The WHO said it is working with technical experts to understand the potential impact of the variant on existing countermeasures against COVID-19 disease, including vaccines.
"There is currently no information to suggest that symptoms associated with Omicron are different from those from other variants," the WHO said.
"Initial reported infections were among university studies—younger individuals who tend to have more mild disease — but understanding the level of severity of the Omicron variant will take days to several weeks," it said.
PCR tests continue to detect infection with Omicron – which was first detected in South Africa earlier this month – and studies are ongoing to determine whether there is any impact on rapid antigen detection tests, the WHO said.

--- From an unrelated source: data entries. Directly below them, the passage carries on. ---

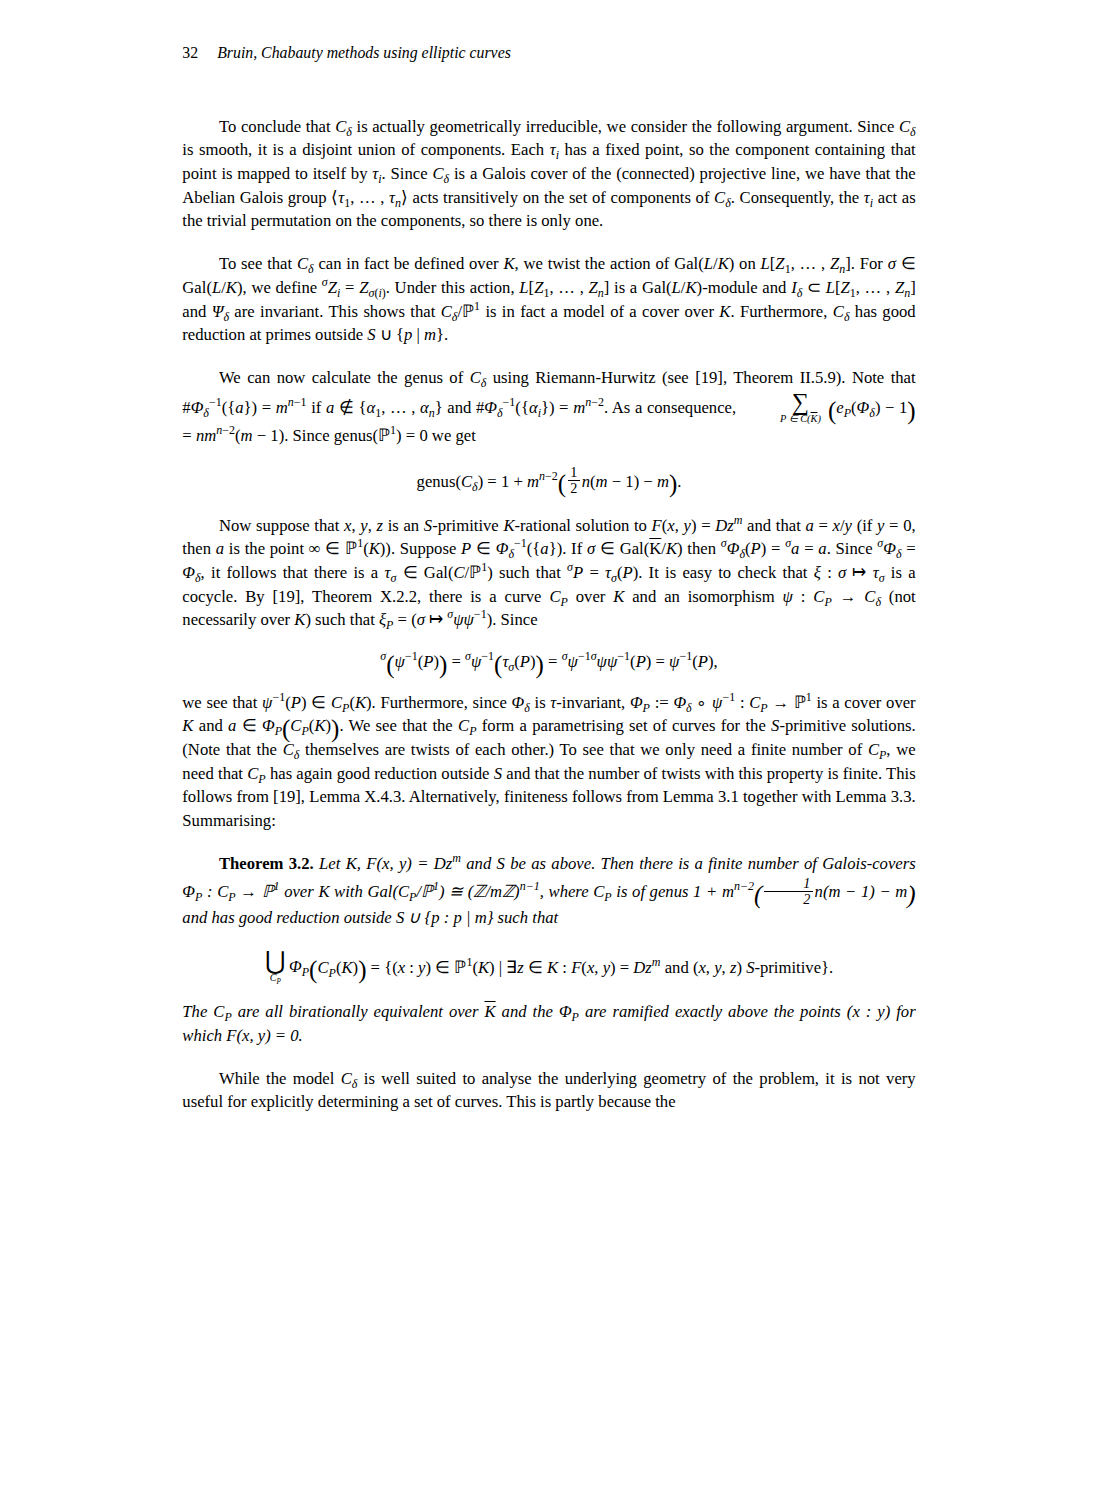32 Bruin, Chabauty methods using elliptic curves
To conclude that Cδ is actually geometrically irreducible, we consider the following argument. Since Cδ is smooth, it is a disjoint union of components. Each τi has a fixed point, so the component containing that point is mapped to itself by τi. Since Cδ is a Galois cover of the (connected) projective line, we have that the Abelian Galois group ⟨τ1, … , τn⟩ acts transitively on the set of components of Cδ. Consequently, the τi act as the trivial permutation on the components, so there is only one.
To see that Cδ can in fact be defined over K, we twist the action of Gal(L/K) on L[Z1, … , Zn]. For σ ∈ Gal(L/K), we define σZi = Zσ(i). Under this action, L[Z1, … , Zn] is a Gal(L/K)-module and Iδ ⊂ L[Z1, … , Zn] and Ψδ are invariant. This shows that Cδ/ℙ1 is in fact a model of a cover over K. Furthermore, Cδ has good reduction at primes outside S ∪ {p | m}.
We can now calculate the genus of Cδ using Riemann-Hurwitz (see [19], Theorem II.5.9). Note that #Φδ−1({a}) = mn−1 if a ∉ {α1, … , αn} and #Φδ−1({αi}) = mn−2. As a consequence, ∑P ∈ C(K) (eP(Φδ) − 1) = nmn−2(m − 1). Since genus(ℙ1) = 0 we get
genus(Cδ) = 1 + mn−2(12 n(m − 1) − m).
Now suppose that x, y, z is an S-primitive K-rational solution to F(x, y) = Dzm and that a = x/y (if y = 0, then a is the point ∞ ∈ ℙ1(K)). Suppose P ∈ Φδ−1({a}). If σ ∈ Gal(K/K) then σΦδ(P) = σa = a. Since σΦδ = Φδ, it follows that there is a τσ ∈ Gal(C/ℙ1) such that σP = τσ(P). It is easy to check that ξ : σ ↦ τσ is a cocycle. By [19], Theorem X.2.2, there is a curve CP over K and an isomorphism ψ : CP → Cδ (not necessarily over K) such that ξP = (σ ↦ σψψ−1). Since
σ(ψ−1(P)) = σψ−1(τσ(P)) = σψ−1σψψ−1(P) = ψ−1(P),
we see that ψ−1(P) ∈ CP(K). Furthermore, since Φδ is τ-invariant, ΦP := Φδ ∘ ψ−1 : CP → ℙ1 is a cover over K and a ∈ ΦP(CP(K)). We see that the CP form a parametrising set of curves for the S-primitive solutions. (Note that the Cδ themselves are twists of each other.) To see that we only need a finite number of CP, we need that CP has again good reduction outside S and that the number of twists with this property is finite. This follows from [19], Lemma X.4.3. Alternatively, finiteness follows from Lemma 3.1 together with Lemma 3.3. Summarising:
Theorem 3.2. Let K, F(x, y) = Dzm and S be as above. Then there is a finite number of Galois-covers ΦP : CP → ℙ1 over K with Gal(CP/ℙ1) ≅ (ℤ/mℤ)n−1, where CP is of genus 1 + mn−2(12 n(m − 1) − m) and has good reduction outside S ∪ {p : p | m} such that
⋃CP ΦP(CP(K)) = {(x : y) ∈ ℙ1(K) | ∃z ∈ K : F(x, y) = Dzm and (x, y, z) S-primitive}.
The CP are all birationally equivalent over K and the ΦP are ramified exactly above the points (x : y) for which F(x, y) = 0.
While the model Cδ is well suited to analyse the underlying geometry of the problem, it is not very useful for explicitly determining a set of curves. This is partly because the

'We stand with African countires'
The World Health Organization on Sunday urged countries around the world not to impose flight bans on southern African nations due to concerns over the new omicron variant.
WHO's regional director for Africa, Matshidiso Moeti, called on countries to follow science and international health regulations in order to avoid using travel restrictions.
“Travel restrictions may play a role in slightly reducing the spread of COVID-19 but place a heavy burden on lives and livelihoods,” Moeti said in a statement. “If restrictions are implemented, they should not be unnecessarily invasive or intrusive, and should be scientifically based, according to the International Health Regulations, which is a legally binding instrument of international law recognized by over 190 nations.”
Moeti praised South Africa for following international health regulations and informing WHO as soon as its national laboratory identified the omicron variant.
“The speed and transparency of the South African and Botswana governments in informing the world of the new variant is to be commended," said Moeti. "WHO stands with African countries which had the courage to boldly share life-saving public health information, helping protect the world against the spread of COVID-19.”